Distributed ledger technology will help us build a new infrastructure that will secure our retirements

By Anastasia Andrianova

Worrying revelations about the extent of the pensions crisis are emerging across the world. The UK now has an estimated $4 trillion retirement savings shortfall — projected by experts to rise 4% a year and reach $33 trillion by 2050.

In Spain, a pensions surplus that once stood at €66b is now almost completely depleted after two years of questionable siphoning practices. In the US, the pensions deficit could force multiple states into bankruptcy, according to a recent Harvard study.

Meanwhile, the World Economic Forum predicts that the pensions deficit will reach $400 trillion by 2050 —  about five times the size of today’s global economy.

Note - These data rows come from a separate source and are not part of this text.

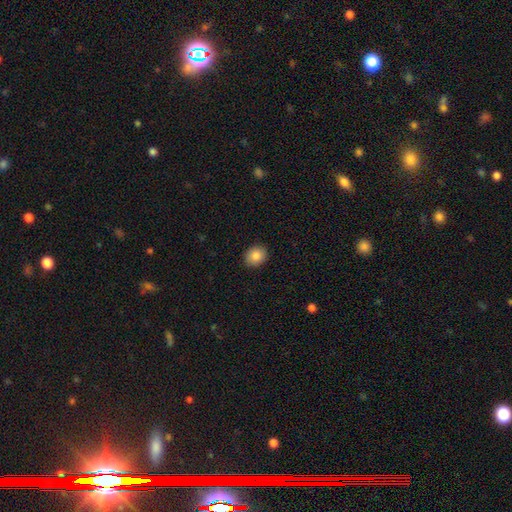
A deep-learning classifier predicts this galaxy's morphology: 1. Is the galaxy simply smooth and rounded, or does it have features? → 86% smooth, 8% star or artifact, 6% featured or disk.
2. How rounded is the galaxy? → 58% round, 41% in between, 1% cigar-shaped.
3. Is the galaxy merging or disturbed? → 90% none, 7% minor disturbance, 2% major disturbance, 1% merger.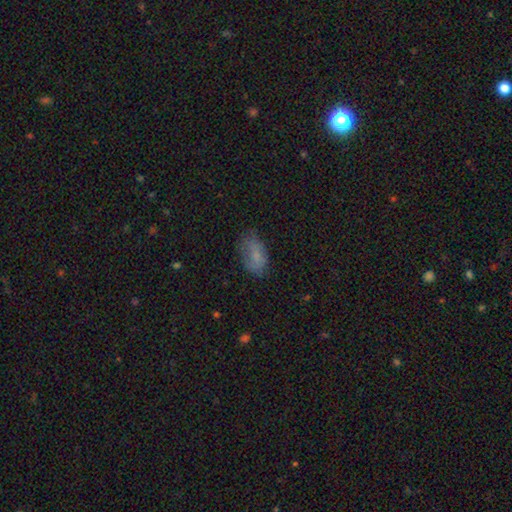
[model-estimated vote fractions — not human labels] A smooth galaxy with no disk features (76%) that is in between round and cigar-shaped (92%). Merging: none (64%).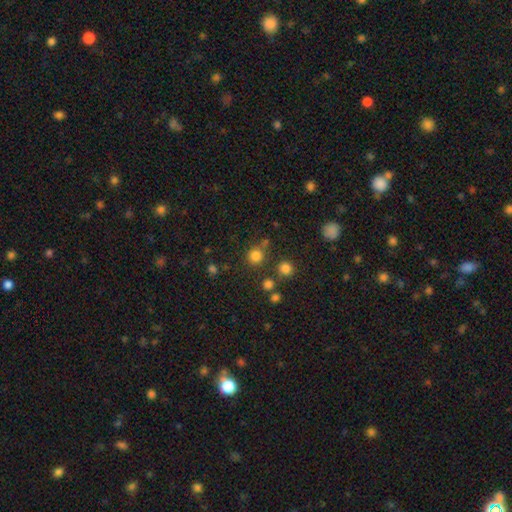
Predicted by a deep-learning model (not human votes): smooth_or_featured: smooth (p=0.79) [alt: star or artifact p=0.16]
how_rounded: round (p=0.91) [alt: in between p=0.08]
merging: none (p=0.73) [alt: merger p=0.12]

The pensions system is simply no longer functional. Cost inefficiencies are decimating savers’ pots, mismanagement is rife, and programmes are mired in complexity. Meanwhile, retirements are getting longer and more expensive as life expectancy rises. Individuals who have contributed to funds for decades are stuck in schemes which may not deliver their pensions. Meanwhile, alienated younger generations struggling with soaring rents and property prices aren’t saving enough for the future.

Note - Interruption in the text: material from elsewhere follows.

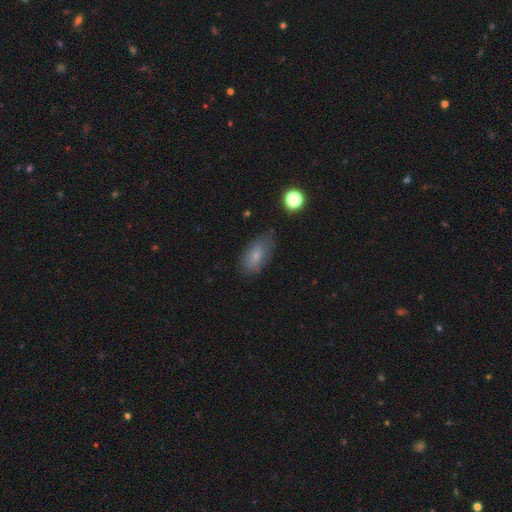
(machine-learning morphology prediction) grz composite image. It shows a smooth galaxy with no disk features (75%) that is in between round and cigar-shaped (90%). Merging: none (70%).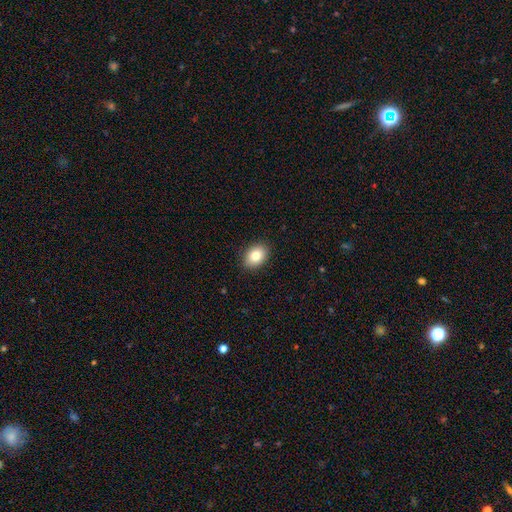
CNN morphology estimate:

A lack of transparency lies at the heart of this pensions crisis. Just when people need as much useable information as possible to safeguard their jeopardized futures, it is far too difficult to understand the benefits and shortcomings of different pension programmes. Even Andy Haldane, the chief economist of the Bank of England, has admitted he doesn’t understand either workplace or High Street pensions.

The consequence is that savers are struggling with the most important financial decisions of their lives, without the information they need to make them. Meanwhile, they encounter debilitating friction and hassle if they want to move from one pension to another — causing many to stay put in poorly performing or precarious pensions to avoid complexity. Against this depressing backdrop, everyone remains at risk from pension raids and broken promises from companies and governments.

A surmountable problem

Anastasia Andrianova

Anastasia Andrianova

But the problems we’re facing, although grave, are by no means insurmountable. In fact, the pensions crisis might even be on the brink of being fixed — thanks to blockchain technology.

The beauty of the blockchain is that no single entity is in control of the ledger — transparency can be built in at the protocol level. And once data is inputted, it can’t be erased or edited. This could be vital for the integrity of pensions.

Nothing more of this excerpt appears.